The general rule as to costs in financial remedy proceedings is that the court will not make an order requiring one party to pay the costs of the other party. The court may, however, depart from this rule where it considers it appropriate to do so on the basis of one party’s conduct before or during the proceedings. Unlike in other types of civil proceedings, there is no rule that the unsuccessful party should pay the successful party’s costs, but one would still expect most costs orders to be made against the unsuccessful party.
That, however, was not the case in Lemmens v Barbara Brouwers, decided by the Court of Appeal last November. Lemmens concerned a husband’s application for the downward variation of a maintenance order. His application was successful (the amount of the maintenance order was reduced, because his financial circumstances had changed), but he was still ordered to pay £30,000 towards the wife’s costs. The husband appealed against this costs order, to the Court of Appeal.
So if the husband won his case, why was the costs order made? The answer is that the judge had found that, right up to the commencement of the hearing, the husband had failed to explain his financial situation to the wife or her advisers. His Form E financial statement was found to be “deliberately misleading”. As a result, the wife incurred significant additional costs, as she sought to understand how the husband justified continuing with his application, despite the fact that his income appeared not to have altered since before the original maintenance order had been made.
The husband advanced two grounds for his appeal. Firstly, that the process was unjust due to serious procedural irregularities, including that the wife filed her Form H costs estimate late, and that the court should not have summarily assessed the costs or his liability for costs, but should have provided for a detailed assessment. Secondly, that the judge’s determination was flawed – he had provided information regarding his finances in a timely fashion, and even if his disclosure was insufficient, the order made by the judge bore no relationship to the actual additional costs caused by this.

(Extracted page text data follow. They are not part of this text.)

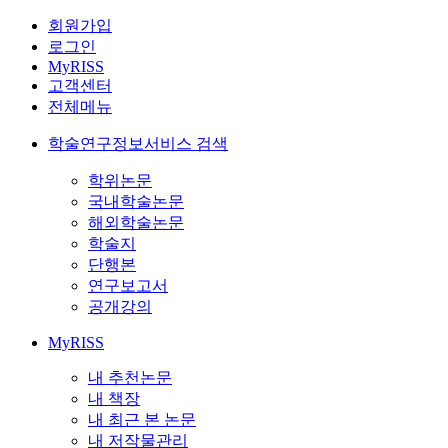
회원가입
로그인
MyRISS
고객센터
전체메뉴
학술연구정보서비스 검색
학위논문
국내학술논문
해외학술논문
학술지
단행본
연구보고서
공개강의
MyRISS
내 추천논문
내 책장
내 최근 본 논문
내 저작물관리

Giving the leading judgment of the Court of Appeal Lord Justice Moylan dealt first with the alleged procedural irregularities. He found, quite simply, that the husband had not been prejudiced by the late filing of the wife’s Form H, and that the judge was entitled to decide to assess the costs summarily.
As to the exercise by the judge of his discretion to make the costs order, Lord Justice Moylan found that the judge was clearly entitled to decide that the sum of £30,000 reflected the extent to which the husband’s conduct had increased the wife’s costs. The husband had referred to the effect of his Form E as ‘de minimis’, i.e. too trivial to be taken into account. Lord Justice Moylan disagreed. He said:
“I do not find it surprising that the judge attributed significant weight to the fact that the husband’s Form E was deliberately misleading. This cannot be lightly dismissed as de minimis. Even if, as the husband submits, the inaccuracy was corrected within a relatively short space of time, the failure to give full and frank disclosure at the outset of proceedings can have continuing consequences. The judge further identified that the husband had not provided the wife with a “fully intelligible explanation” until the final hearing. These are findings which the husband cannot sensibly dislodge.”
The judge, he said, had sufficiently explained his summary assessment of the costs. None of the husband’s arguments persuaded him that the judge’s decision had exceeded his discretion. Accordingly, the appeal should be dismissed.
Lord Justice David Richards gave a concurring judgment.
An interesting little case, and a warning to litigants (particularly those who, like the husband in this case, are not legally represented) of the need to provide the court and the other party with full, clear and honest information, in a timely fashion. Here, the husband’s failure to do so turned a ‘victory’ into something more akin to a ‘defeat’.